VA: (We're for the) Unknown, Unbought & Unbossed
Nosordo/Glasvocht

As I listen to the sixteen exclusive tracks comprising the Nosordo/Glasvocht split compilation (We're for the) Unknown, Unbought & Unbossed, I struggle to discern some unifying thread. Thinking that a geographical theme might be common to all, I note the presence of Swedish artists but then also discover contributors from North America, Japan, and Germany. I consider that a common stylistic approach, perhaps ambient, might apply, until I encounter a jarring blast of guitar-based post-punk (The Cheese's “Save the Beard”). Eventually I realize there may be no theme beyond the mere fact of label association and a standard of musical quality, and then concomitantly realize that that in itself might be theme enough.

The trip's initial leg is acoustic-flavoured (Ljudbilden & Piloten's placid guitar meditation “Seventeen Curves/Five Lines” and “Elur jario,” Do's delicate ambient setting) but then enters more purely electronic territory with Mapstation's (To Rococo Rot's Stefan Schneider) glistening synth romp “For Malmoe” and The Idealist's (Swede Joachim Nordwall) “A Single Pistol Shot,” abrasive clinical electronics in a Pan sonic vein. Yasushi Miura's manic techno throwdown “sounds.visual,” Fractional's (Pierre Remy of Belgium) breakbeat storm “Dini2na,” and Seth Warren and David Dupuis's “Fraying Rain No Sleep,” a morphing industrial soundscape of phantom voices, crackling showers, and ghostly poundings, testify to the comp's breadth.

Highlights? Belgium's Dijf Sanders weighs in with a brief but punchy Spanish guitar-driven electronic charmer “Cheerleader Memorial,” while shudders, chimes, and flutter ring throughout Osso Bucco's (Gregg Kowalsky) majestic soundscape “Three Days They Slept.” Emerging midway through the collection, the lush wavering pools of aqueous haze that constitute Douglas Ferguson's ten-minute “Dawning” are particularly lovely. Recalling Múm's instrumental side, Det Svenska Folket's (a Norway trio) “Sometime Next Year” is also memorable, a lush, rainswept setting of country electronica caressed by the melancholy smears of a melodica and anchored by the snip of a scissors motif and electric guitar.

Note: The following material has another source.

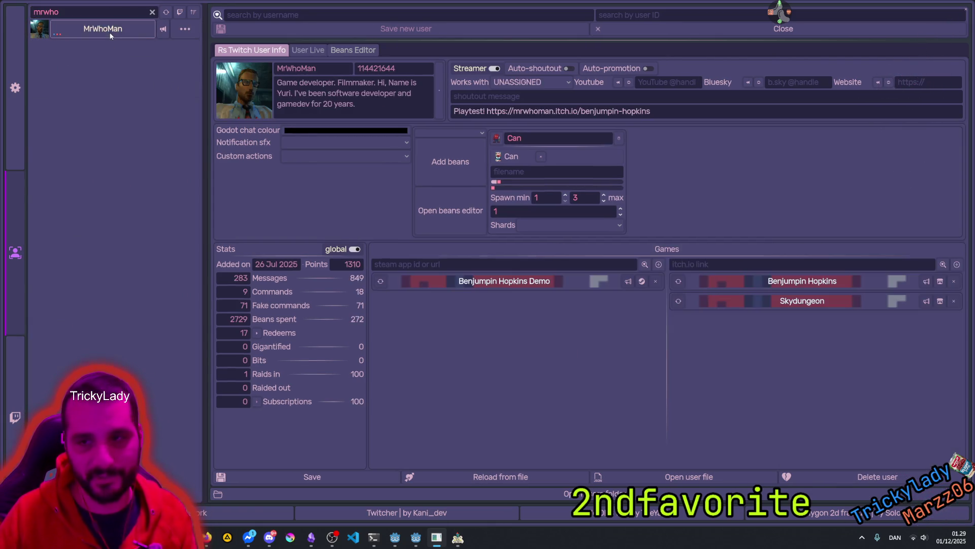
click(577, 282)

Like many compilations, (We're for the) Unknown, Unbought & Unbossed is a generous, almost eighty-minute set, making for a long journey with a few stops one regrets having made. The Ordinary Seaman's “Flames,” for example, sounds like the sloppy work of an amateurish garage band and doesn't match the comp's overall standard, and Massaccesi's (John Fanning) “Disappointment Descended out of Control” is an ambient noisescape that's headache-inducing (probably its intent). But subtract such moments and this worthwhile collection's a still-generous sixty-eight minutes.